This article explores the meaning of the transition to adulthood in post-socialist China. Based on a mixed methods survey conducted in Beijing between 2012 and 2014, it examines how the transition to adulthood has changed during the Chinese transition to market economy. Qualitative data, 45 in-depth interviews (F=25 and M=20), shed light on how young adults (aged 19-36 years) view adulthood. Quantitative analyses (N= 915) inform on cross cohort variations in the timing of the pathway to adulthood. The transition to adulthood of 615 people born between 1980 and 1985 (F=290 and H=325), and 300 people born between 1950 and 1959 (F=151 and H=149) was reconstructed by the means of a life course matrix.

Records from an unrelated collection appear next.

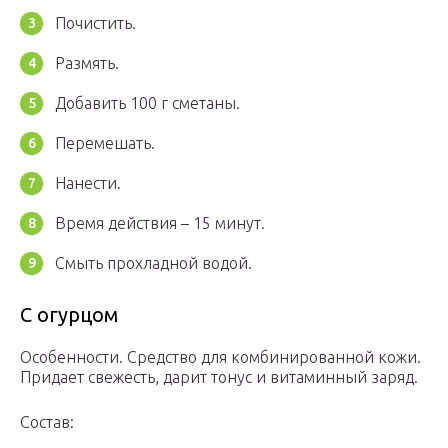
Почистить.
Размять.
Добавить 100 г сметаны.
Перемешать.
Нанести.
Время действия – 15 минут.
Смыть прохладной водой.
С огурцом
Особенности. Средство для комбинированной кожи.
Придает свежесть, дарит тонус и витаминный заряд.
Состав:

The first part of the article opens with a conceptual discussion and a comparative overview of changes in the transition to adulthood since the 1980s. After having introduced the Chinese context, the second part outlines the methodological design developed to collect the qualitative and quantitative data. The third
part of the article highlights a postponement in the timing of the transition to adulthood. The last part of the article reveals that, contrary to Western countries in which individualistic criteria such as financial independence, independent decision-making and a sense of responsibility are ranked first in the meaning given by young people to the transition to adulthood, Chinese young adults give a pivotal importance to family roles and responsibilities. It also uncovers that these roles and responsibilities imply different consequences for men and women’s paths to adulthood.